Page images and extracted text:
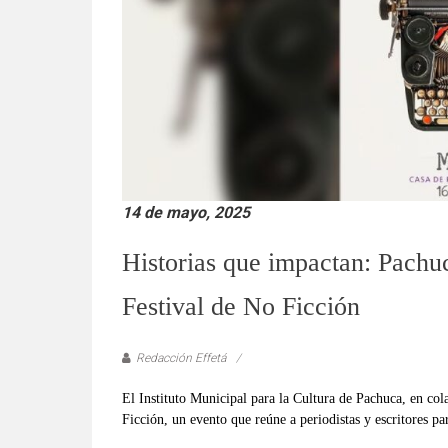
verificadas
y
al
instante,
así
como
un
análisis
serio
14 de mayo, 2025
y
responsable
Historias que impactan: Pachuc
de
las
Festival de No Ficción
mismas.
Redacción Effetá
El Instituto Municipal para la Cultura de Pachuca, en co
Ficción, un evento que reúne a periodistas y escritores pa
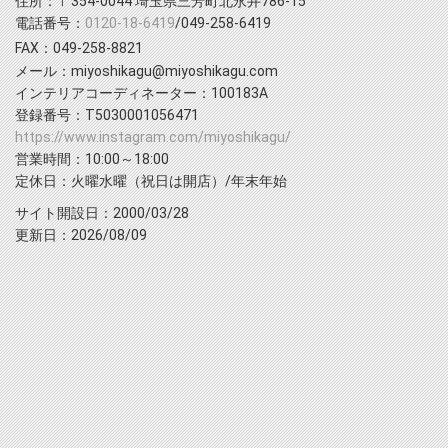
住所：〒354-0044 埼玉県三芳町北永井786-15
電話番号：
0120-18-6419
/049-258-6419
FAX：049-258-8821
メール：miyoshikagu@miyoshikagu.com
インテリアコーディネーター：100183A
登録番号：T5030001056471
https://www.instagram.com/miyoshikagu/
営業時間：10:00～18:00
定休日：火曜水曜（祝日は開店）/年末年始
サイト開設日：2000/03/28
更新日：2026/08/09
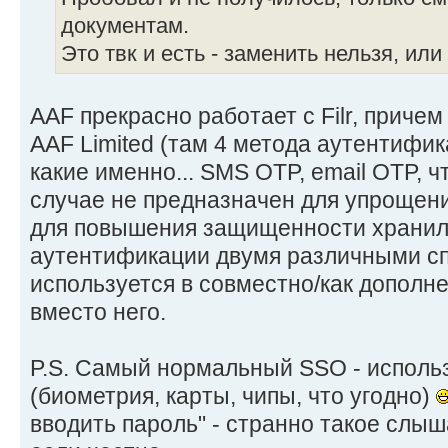
документам.
Это твк и есть - заменить нельзя, ил
AAF прекрасно работает с Filr, причем
AAF Limited (там 4 метода аутентифи
какие именно... SMS OTP, email OTP, ч
случае не предназначен для упрощени
для повышения защищенности хранил
аутентификации двумя различными сп
используется в совместно/как дополнен
вместо него.
P.S. Самый нормальный SSO - исполь
(биометрия, карты, чипы, что угодно)
вводить пароль" - странно такое слы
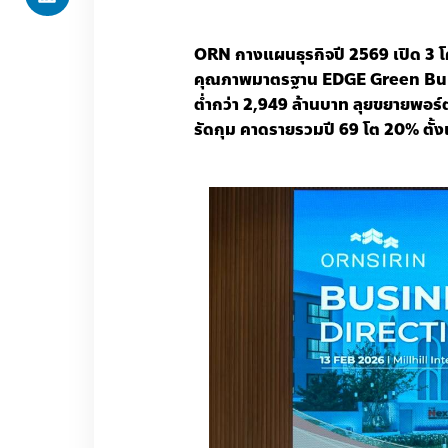
ORN
กางแผนธุรกิจปี
2569
เปิด
3
โ
คุณภาพมาตรฐาน
EDGE Green Bui
ต่ำกว่า
2,949
ล้านบาท
ลุยขยายพอร์
รัดกุม
คาดรายรวมปี
69
โต
20%
ตั้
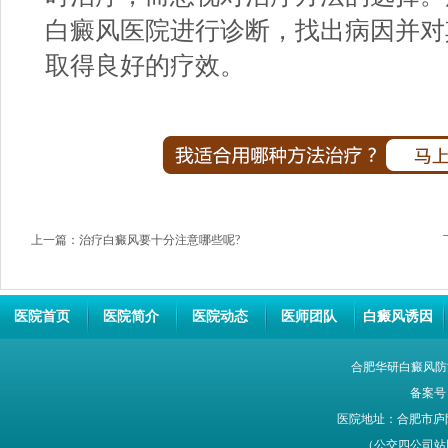
白癜风医院进行诊断，找出病因并对
取得良好的疗效。
上一篇：
治疗白癜风要十分注意哪些呢?
医院首页
医院简介
医院动态
医师团队
白癜风诱因
合肥华研白癜风防
备案号
医院地址：合肥市庐
（公交四公司站牌旁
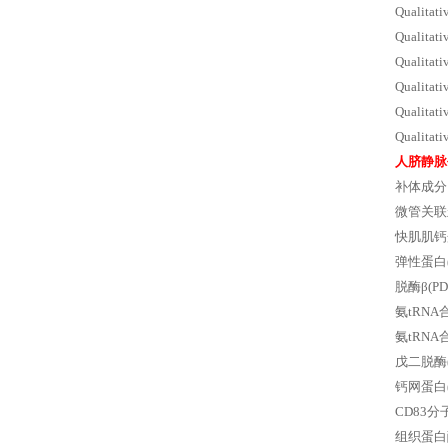
Qualita
Qualit
Qualita
Qualita
Qualit
Qualit
人脐静脉
补体成分1
微管关联
快肌肌钙
弹性蛋白
脱酶β(
氨tRNA
氨tRN
戊二脱酶
钙网蛋白
CD83
组织蛋白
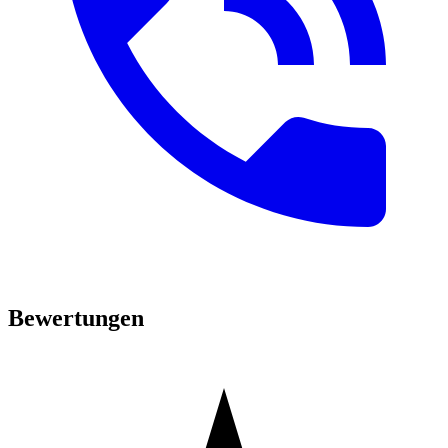
Bewertungen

# [Task directions]
What is needed is every entry above, repeated exactly, with the pictures dropped.

# [Solution for this exercise]
verificadas
y
al
instante,
así
como
un
análisis
serio
14 de mayo, 2025
y
responsable
Historias que impactan: Pachuc
de
las
Festival de No Ficción
mismas.
Redacción Effetá
El Instituto Municipal para la Cultura de Pachuca, en co
Ficción, un evento que reúne a periodistas y escritores pa
住所：〒354-0044 埼玉県三芳町北永井786-15
電話番号：
0120-18-6419
/049-258-6419
FAX：049-258-8821
メール：miyoshikagu@miyoshikagu.com
インテリアコーディネーター：100183A
登録番号：T5030001056471
https://www.instagram.com/miyoshikagu/
営業時間：10:00～18:00
定休日：火曜水曜（祝日は開店）/年末年始
サイト開設日：2000/03/28
更新日：2026/08/09
документам.
Это твк и есть - заменить нельзя, ил
AAF прекрасно работает с Filr, причем
AAF Limited (там 4 метода аутентифи
какие именно... SMS OTP, email OTP, ч
случае не предназначен для упрощени
для повышения защищенности хранил
аутентификации двумя различными сп
используется в совместно/как дополнен
вместо него.
P.S. Самый нормальный SSO - исполь
(биометрия, карты, чипы, что угодно)
вводить пароль" - странно такое слы
ORN
กางแผนธุรกิจปี
2569
เปิด
3
โ
คุณภาพมาตรฐาน
EDGE Green Bui
ต่ำกว่า
2,949
ล้านบาท
ลุยขยายพอร์
รัดกุม
คาดรายรวมปี
69
โต
20%
ตั้
白癜风医院进行诊断，找出病因并对
取得良好的疗效。
上一篇：
治疗白癜风要十分注意哪些呢?
医院首页
医院简介
医院动态
医师团队
白癜风诱因
合肥华研白癜风防
备案号
医院地址：合肥市庐
（公交四公司站牌旁
Qualita
Qualit
Qualita
Qualita
Qualit
Qualit
人脐静脉
补体成分1
微管关联
快肌肌钙
弹性蛋白
脱酶β(
氨tRNA
氨tRN
戊二脱酶
钙网蛋白
CD83
组织蛋白
Bewertungen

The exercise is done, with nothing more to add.